From the legal perspective, I think Herbert Spencer's identification with the concept was most famously raised by Justice Holmes' dissent in Lochner v. New York:
The liberty of the citizen to do as he likes so long as he does not interfere with the liberty of others to do the same, which has been a shibboleth for some well known writers, is interfered with by school laws, by the Post Office, by every state or municipal institution which takes his money for purposes thought desirable, whether he likes it or not. The Fourteenth Amendment does not enact Mr. Herbert Spencer's Social Statics. [...] I think that the word liberty in the Fourteenth Amendment is perverted when it is held to prevent the natural outcome of a dominant opinion, unless it can be said that a rational and fair man necessarily would admit that the statute proposed would infringe fundamental principles as they have been understood by the traditions of our people and our law. It does not need research to show that no such sweeping condemnation can be passed upon the statute before us. A reasonable man might think it a proper measure on the score of health. [Emphasis supplied.]
Yes, that excerpt would fairly apply to the Affordable Care Act, including the individual mandate. But objections to the mandate are not Social Darwinism. However, objections to its constitutionality are very much based on a notion of economic liberty that underpins Social Darwinism.

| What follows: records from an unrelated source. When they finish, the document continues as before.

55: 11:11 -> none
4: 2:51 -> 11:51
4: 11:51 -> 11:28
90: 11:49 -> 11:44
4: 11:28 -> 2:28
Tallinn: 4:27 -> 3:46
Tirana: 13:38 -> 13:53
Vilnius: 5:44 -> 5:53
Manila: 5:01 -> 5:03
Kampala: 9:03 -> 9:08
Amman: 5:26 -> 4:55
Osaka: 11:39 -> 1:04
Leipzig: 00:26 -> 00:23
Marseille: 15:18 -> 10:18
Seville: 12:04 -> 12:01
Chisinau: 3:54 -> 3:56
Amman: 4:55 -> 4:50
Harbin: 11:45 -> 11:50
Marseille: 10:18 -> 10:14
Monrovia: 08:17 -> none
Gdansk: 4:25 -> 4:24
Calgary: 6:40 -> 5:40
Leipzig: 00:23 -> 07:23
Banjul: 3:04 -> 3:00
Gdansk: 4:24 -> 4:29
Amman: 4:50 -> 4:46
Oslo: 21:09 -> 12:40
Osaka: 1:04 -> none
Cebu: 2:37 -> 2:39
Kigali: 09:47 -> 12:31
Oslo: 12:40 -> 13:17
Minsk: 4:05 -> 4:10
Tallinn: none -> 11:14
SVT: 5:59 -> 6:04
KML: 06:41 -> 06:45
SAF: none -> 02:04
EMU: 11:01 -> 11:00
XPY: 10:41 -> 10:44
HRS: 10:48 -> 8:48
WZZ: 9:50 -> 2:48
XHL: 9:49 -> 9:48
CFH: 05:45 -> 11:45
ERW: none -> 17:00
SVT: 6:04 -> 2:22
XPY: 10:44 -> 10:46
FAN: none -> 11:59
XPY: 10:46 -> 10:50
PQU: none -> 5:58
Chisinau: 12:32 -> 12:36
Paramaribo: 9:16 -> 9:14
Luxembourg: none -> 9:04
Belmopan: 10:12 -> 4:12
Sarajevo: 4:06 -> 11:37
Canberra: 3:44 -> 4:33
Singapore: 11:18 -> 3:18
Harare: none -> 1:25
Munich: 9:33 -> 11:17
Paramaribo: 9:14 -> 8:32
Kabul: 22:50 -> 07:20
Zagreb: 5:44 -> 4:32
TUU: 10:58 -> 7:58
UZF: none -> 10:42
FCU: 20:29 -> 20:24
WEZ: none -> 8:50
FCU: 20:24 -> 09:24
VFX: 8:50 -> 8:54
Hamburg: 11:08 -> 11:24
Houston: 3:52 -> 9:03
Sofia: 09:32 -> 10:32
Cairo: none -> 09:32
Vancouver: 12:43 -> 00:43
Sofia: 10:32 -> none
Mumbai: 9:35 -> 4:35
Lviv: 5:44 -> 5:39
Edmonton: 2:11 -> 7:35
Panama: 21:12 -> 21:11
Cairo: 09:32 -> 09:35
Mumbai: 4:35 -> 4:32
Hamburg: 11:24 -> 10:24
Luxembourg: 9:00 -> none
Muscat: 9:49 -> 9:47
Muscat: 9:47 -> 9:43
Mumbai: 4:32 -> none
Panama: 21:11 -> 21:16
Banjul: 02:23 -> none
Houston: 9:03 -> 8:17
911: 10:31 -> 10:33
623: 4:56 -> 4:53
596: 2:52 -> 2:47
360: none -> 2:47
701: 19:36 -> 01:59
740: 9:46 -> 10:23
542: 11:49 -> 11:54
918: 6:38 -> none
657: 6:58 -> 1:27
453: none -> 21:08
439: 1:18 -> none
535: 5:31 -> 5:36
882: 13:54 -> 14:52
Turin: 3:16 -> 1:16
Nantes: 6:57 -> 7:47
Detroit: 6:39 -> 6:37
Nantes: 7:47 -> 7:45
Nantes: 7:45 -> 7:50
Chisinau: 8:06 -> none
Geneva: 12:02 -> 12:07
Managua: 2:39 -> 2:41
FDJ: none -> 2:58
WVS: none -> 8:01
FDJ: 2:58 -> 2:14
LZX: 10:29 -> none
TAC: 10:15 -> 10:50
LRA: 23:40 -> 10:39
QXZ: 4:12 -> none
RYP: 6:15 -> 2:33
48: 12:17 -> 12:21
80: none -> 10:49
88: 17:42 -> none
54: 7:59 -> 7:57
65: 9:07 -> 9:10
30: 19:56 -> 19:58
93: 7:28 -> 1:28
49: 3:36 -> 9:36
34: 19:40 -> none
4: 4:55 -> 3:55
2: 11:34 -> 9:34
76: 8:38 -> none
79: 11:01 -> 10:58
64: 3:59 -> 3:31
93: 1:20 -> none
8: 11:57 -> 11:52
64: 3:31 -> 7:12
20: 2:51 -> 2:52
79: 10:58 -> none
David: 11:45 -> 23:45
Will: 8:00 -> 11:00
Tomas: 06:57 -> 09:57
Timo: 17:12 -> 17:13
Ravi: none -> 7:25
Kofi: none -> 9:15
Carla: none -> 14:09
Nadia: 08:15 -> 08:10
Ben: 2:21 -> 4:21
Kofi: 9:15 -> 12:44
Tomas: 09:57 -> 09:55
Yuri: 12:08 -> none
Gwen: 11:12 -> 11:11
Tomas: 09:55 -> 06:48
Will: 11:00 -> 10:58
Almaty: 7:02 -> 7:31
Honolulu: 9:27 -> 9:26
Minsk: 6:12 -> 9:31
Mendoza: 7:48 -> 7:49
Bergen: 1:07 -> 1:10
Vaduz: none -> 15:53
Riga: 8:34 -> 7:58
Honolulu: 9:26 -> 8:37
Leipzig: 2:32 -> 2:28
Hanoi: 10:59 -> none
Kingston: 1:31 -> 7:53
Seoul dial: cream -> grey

As Justice Holmes stated, the notion of liberty encompassed in the Constitution does not include Herbert Spencer's Social Statics. And as such, the constitutionality of legislation should not be not judged on agreement or disagreement with the legislation:
If it were a question whether I agreed with that theory, I should desire to study it further and long before making up my mind. But I do not conceive that to be my duty, because I strongly believe that my agreement or disagreement has nothing to do with the right of a majority to embody their opinions in law.
However, there is nothing in the Constitution that prevents the enactment of legislation that embodies Social Darwinism. And it is undeniable that the Republican conservative philosophy was and remains steeped in its precepts. Philip Kitcher explains:
The heart of social Darwinism is a pair of theses: first, people have intrinsic abilities and talents (and, correspondingly, intrinsic weaknesses), which will be expressed in their actions and achievements, independently of the social, economic and cultural environments in which they develop; second, intensifying competition enables the most talented to develop their potential to the full, and thereby to provide resources for a society that make life better for all. It is not entirely implausible to think that doctrines like these stand behind a vast swath of Republican proposals, including the recent budget, with its emphasis on providing greater economic benefits to the rich, transferring the burden to the middle-classes and poor, and especially in its proposals for reducing public services. Fuzzier versions of the theses have pervaded Republican rhetoric for the past decade (and even longer).
It's not that Republicans dislike the theories of Social Darwinism, it is that they dislike the label, which has historically negative connotations. But what was Ayn Rand but a Social Darwinist? What exactly would you compare Objectivism to? Now what of Paul Ryan? Here is what Ryan thinks about Ayn Rand:
"The reason I got involved in public service, by and large, if I had to credit one thinker, one person, it would be Ayn Rand," Ryan said at a D.C. gathering four years ago honoring the author of "Atlas Shrugged" and "The Fountainhead." ...
At the Rand celebration he spoke at in 2005, Ryan invoked the central theme of Rand's writings when he told his audience that, "Almost every fight we are involved in here on Capitol Hill ... is a fight that usually comes down to one conflict--individualism versus collectivism."
The core of the Randian worldview, as absorbed by the modern GOP, is a belief that the natural market distribution of income is inherently moral, and the central struggle of politics is to free the successful from having the fruits of their superiority redistributed by looters and moochers.
This sounds like Social Darwinism to me. Of course the Randian/Social Darwinists wish to escape these labels and who can blame them? But it is what it is.